ТЕКСТ СТРАНИЦЫ -
————————
Две последние главы — две (последние?) возможности: “Начало исхода” и “Об ассимиляции”. Два эти выхода на самом деле между собою связаны: антисемитизм больнее ранит тех, “кто действительно настойчиво пытается отождествить себя с русскими”. В итоге наиболее острые стимулы уехать получают те, кто сильнее хочет остаться. Хотя возможно и то, что рост “брежневского” антисемитизма и рост самосознания евреев лишь “совпадение во времени”. Однако Солженицын с явным сарказмом отзывается о готовности американского капитала помогать советскому правительству в обмен на право эмиграции “именно и только евреев”. “Никакие ужасы, творимые Советами, не могли пронять Запад — лишь когда коснулось отдельно евреев…” — таков примерно ход его мысли. Однако все ужасы 37-го пали на голову евреев уж никак не меньше, чем на других. Скорее всего, западных евреев воодушевила борьба, на которую вдруг поднялись их восточные собратья. “Товаром стал дух еврейского мятежа” (В.Богуславский, “22”, 1984, № 38).
————————
ПОКАЗАННЫЕ ПОЗИЦИИ -
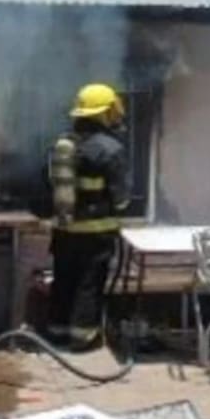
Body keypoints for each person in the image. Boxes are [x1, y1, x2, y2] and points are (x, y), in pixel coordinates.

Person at [46, 83, 132, 352]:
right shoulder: (110, 148)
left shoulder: (63, 145)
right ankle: (83, 338)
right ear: (104, 113)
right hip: (96, 233)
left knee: (64, 280)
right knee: (88, 284)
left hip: (64, 229)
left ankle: (57, 332)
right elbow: (122, 199)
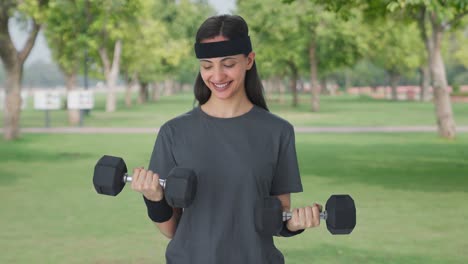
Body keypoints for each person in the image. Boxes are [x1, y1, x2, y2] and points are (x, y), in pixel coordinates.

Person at [131, 14, 322, 264]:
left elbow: (276, 218)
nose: (217, 76)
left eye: (228, 63)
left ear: (249, 60)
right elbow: (171, 230)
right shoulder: (174, 132)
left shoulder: (278, 132)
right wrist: (154, 199)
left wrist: (295, 224)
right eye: (207, 66)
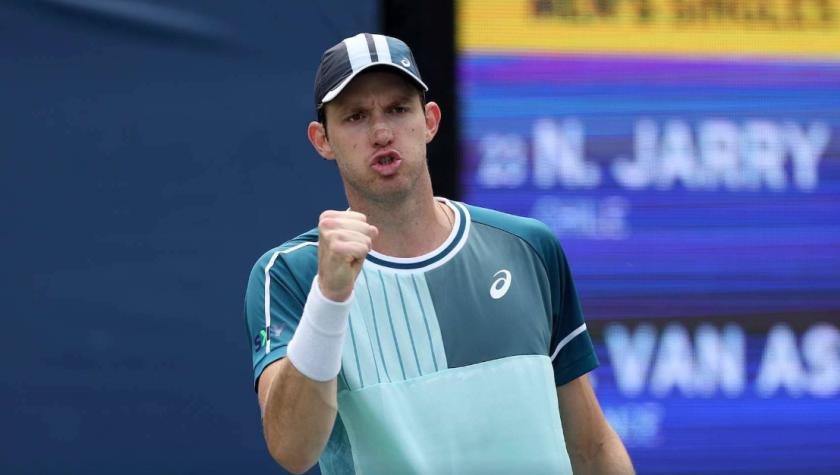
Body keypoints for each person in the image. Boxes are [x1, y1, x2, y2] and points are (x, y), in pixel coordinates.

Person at [244, 32, 634, 475]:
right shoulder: (292, 274)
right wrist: (330, 296)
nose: (381, 132)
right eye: (355, 116)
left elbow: (591, 447)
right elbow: (292, 450)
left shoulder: (529, 247)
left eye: (398, 108)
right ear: (322, 140)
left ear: (429, 120)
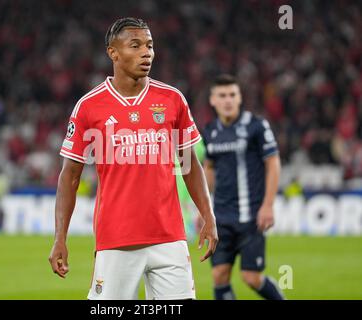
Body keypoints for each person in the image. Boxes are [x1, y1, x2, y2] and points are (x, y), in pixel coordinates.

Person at [48, 17, 218, 300]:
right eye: (135, 45)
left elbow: (190, 166)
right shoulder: (89, 107)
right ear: (113, 53)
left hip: (170, 238)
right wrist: (59, 238)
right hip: (117, 239)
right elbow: (70, 176)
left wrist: (208, 216)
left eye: (150, 46)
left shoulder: (172, 99)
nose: (146, 53)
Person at [202, 74, 284, 300]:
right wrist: (204, 209)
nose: (227, 100)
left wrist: (268, 205)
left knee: (251, 277)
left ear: (239, 98)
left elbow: (273, 163)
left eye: (232, 95)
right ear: (213, 100)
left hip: (250, 217)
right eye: (222, 95)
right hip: (221, 218)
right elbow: (209, 168)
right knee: (219, 275)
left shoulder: (256, 126)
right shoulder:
————————
ВАША ЗАДАЧА -
Назовите две последние главы, о которых говорится в тексте страницы.

ПОЛЕ ОТВЕТА -
«Начало исхода» и «Об ассимиляции».